Ghost of a Tale is a game that gets less and less interesting with each passing hour. A slew of mechanics, many of which are startlingly shallow or even superfluous, thereby deterring further play. An intriguing and well-told plot attempts to redeem the situation, but this is insufficient to recommend the game.
Tilo the mouse is the primary character, and we play him in terribly awful conditions – confined in a chamber surrounded by vicious rats. Our mission is to break out of prison and find our loved one. As it turns out later, this is only the beginning of an exciting journey that will bring us to the solution of the Periclave Island mystery. The narrative and the universe shown are undeniably the production’s strongest elements. The narrative is colorful, a little overblown, but most importantly intriguing and expertly delivered through discussion with other characters. The intricacies are revealed through letters and books discovered throughout research, which serve as an excellent supplement to the overall plot.
Ghost of a Tale is first and foremost a stealth game. It’s a lot of fun at first, but we rapidly realize the basic mechanics and repetition. We will be obliged to dodge the same adversaries in the same manner every time we have to walk through a specific location since we have no method of eliminating them. Although we may gain armor in the later levels of the game that makes us seem like the rat villains and allows us to roam freely, the game is then cruelly stripped of its major elements and becomes a dull walking simulator. Not only are the mechanics of stealing annoying, but so is the opponents’ artificial intelligence. Opponents’ vision is highly limited, making it easier to slip through the cracks. Even if detection is a possibility, we will get a sign telling us of the amount of threat. If it hits the limit, the adversary will notice us and attack. Because of the size advantage of the opponent, the only option is to flee. Simply hide in the nearest box or barrel around the corner to avoid the torturer. However, if we don’t discover a nearby hiding spot, the hunt will be considerably longer. Even though he couldn’t see us, the rat will miraculously know which direction we turned at the junction.

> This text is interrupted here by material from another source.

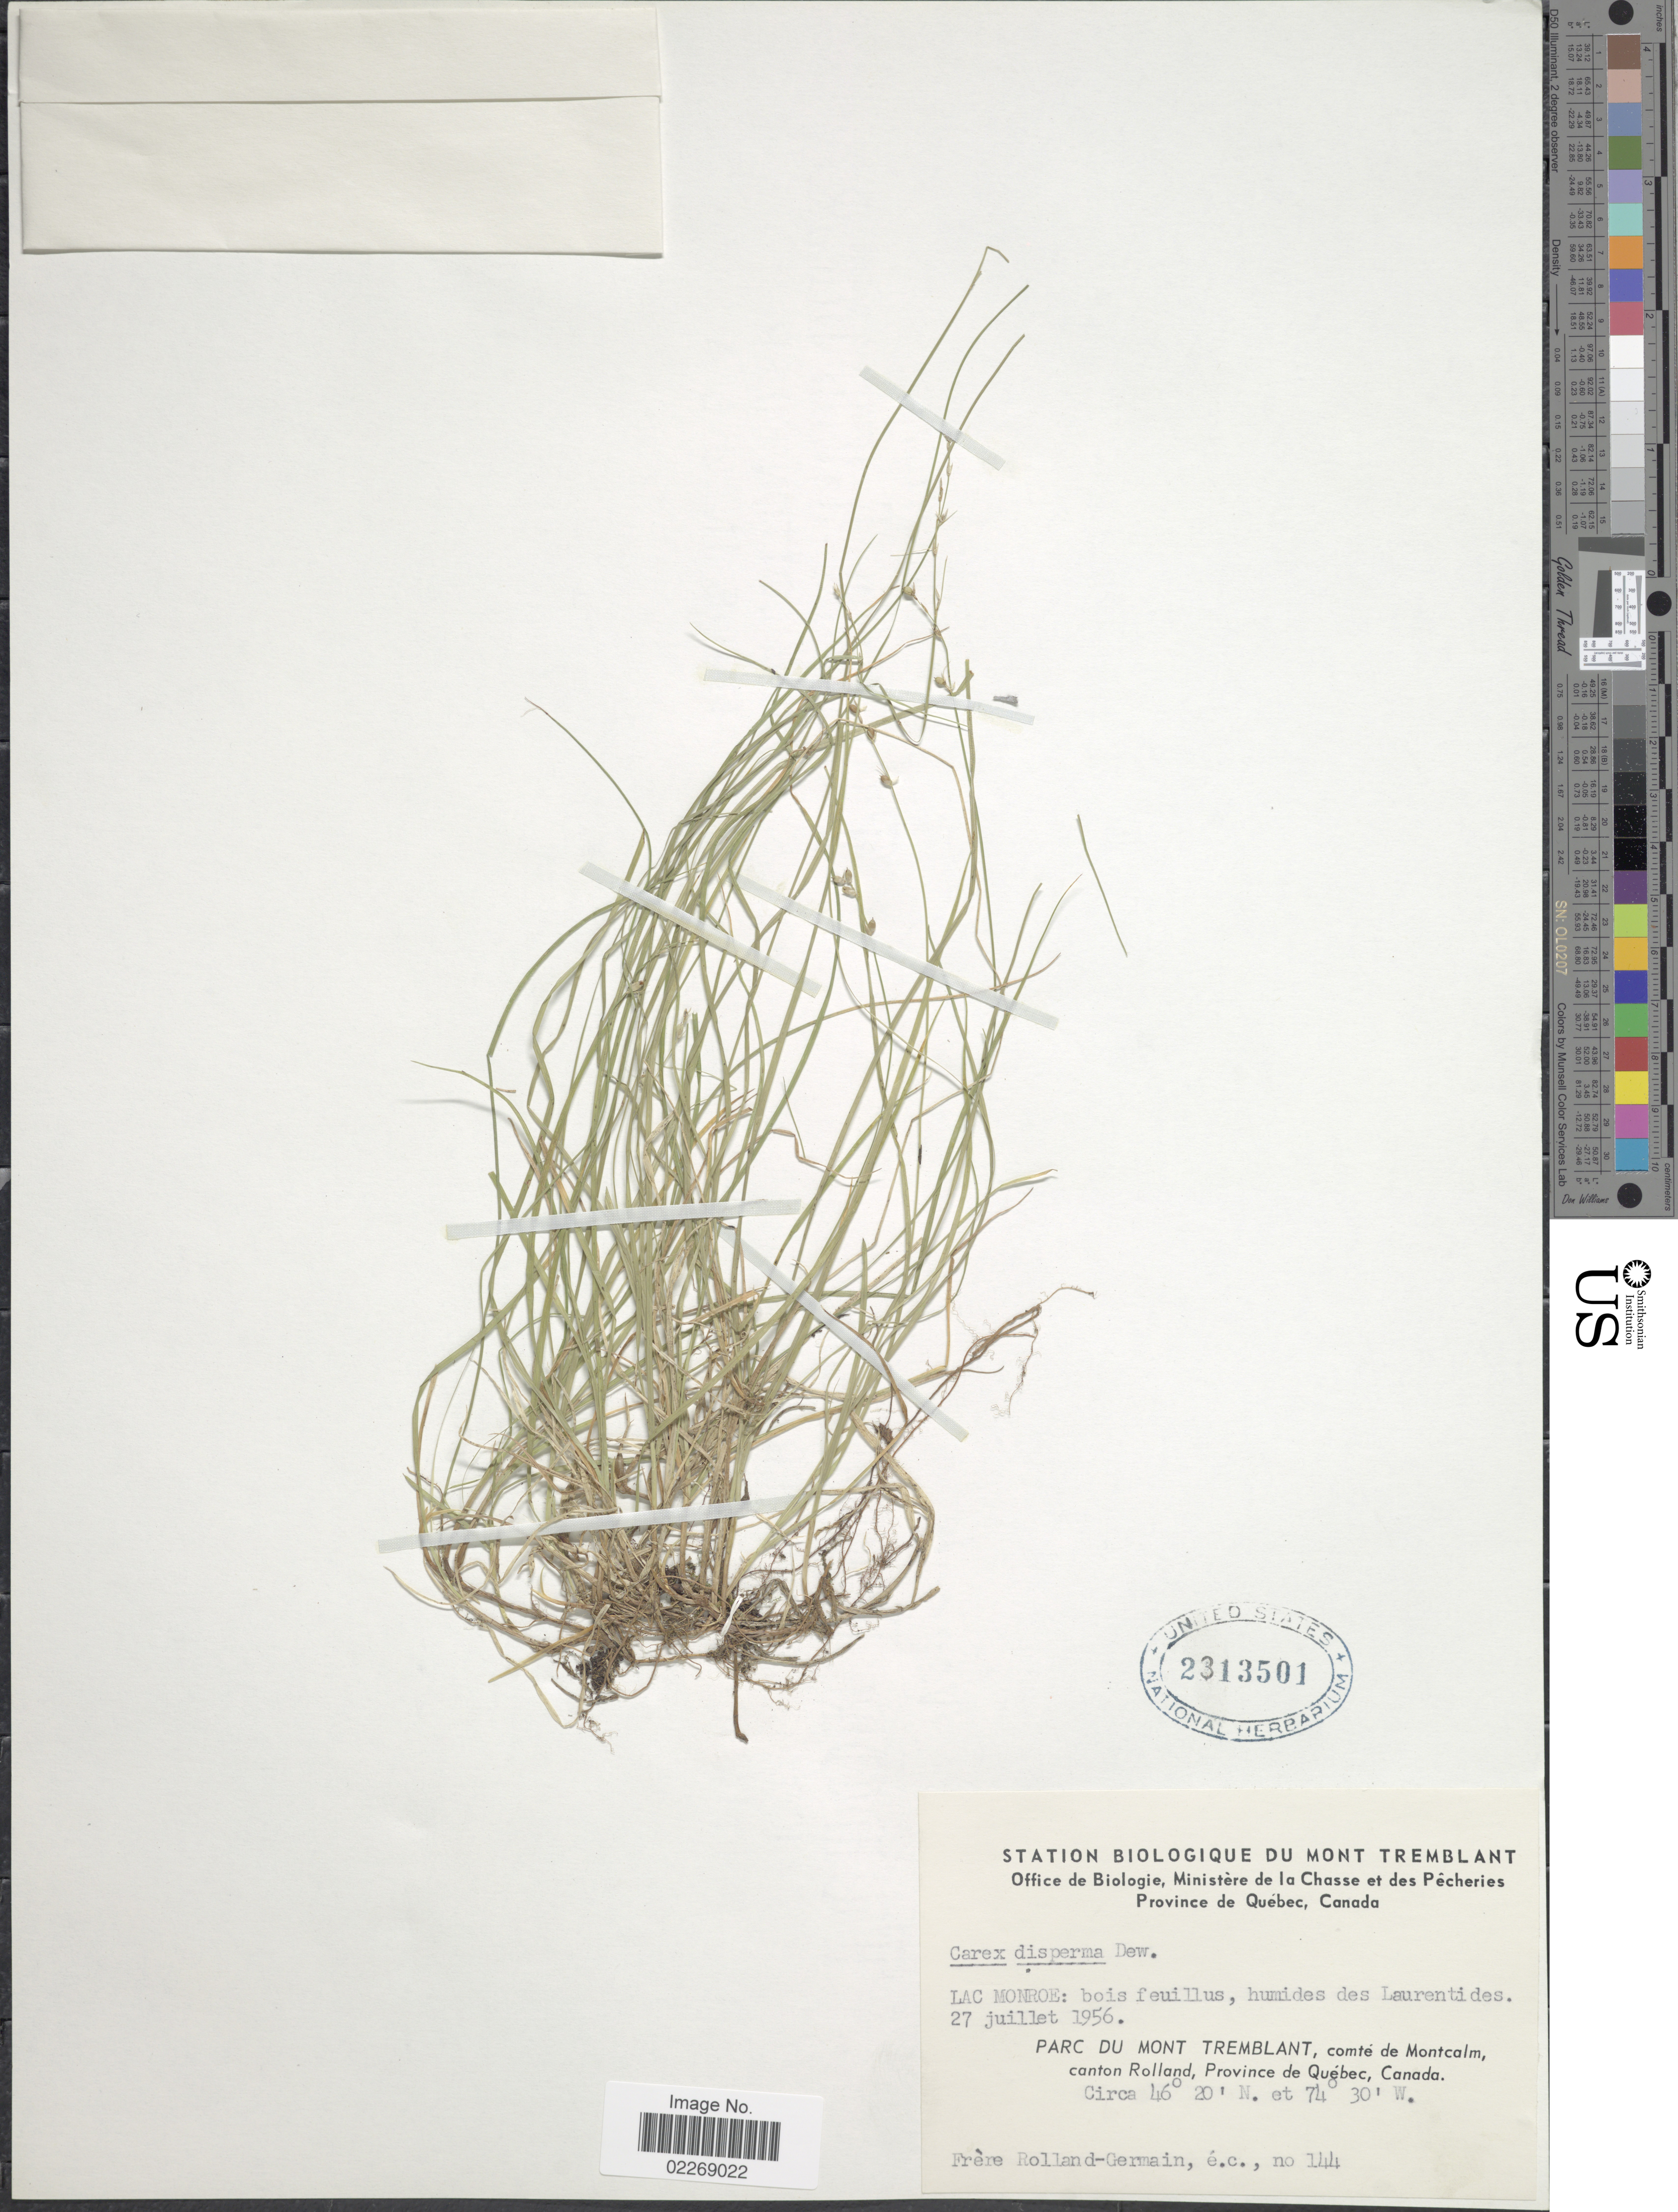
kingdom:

Despite the fact that the game features several RPG aspects, they were completely overlooked. Aside from an increased life bar, leveling up provides no benefits. Crafting does not exist, which is odd given the abundance of objects to acquire and, ultimately, no purpose for them. However, the talents gained over time have little effect on the manner of play – we will continue to gravitate towards fleeing, often neglecting the stealth component. The game was technically pretty good. The textures are excellent, the frame rate is typically kept at 60 frames per second, and the loading windows are brief. Unfortunately, I had to load my previous save three times during the game since I was unable to complete the assignment. There are also minor issues with the camera, which sometimes zoom in too much in close quarters.
Ghost of a Tale isn’t a horrible game by any means. This is a typical example of a project whose lofty goals outstripped the founders’ real competence. It is now a label reserved solely for fans of adorable rodents.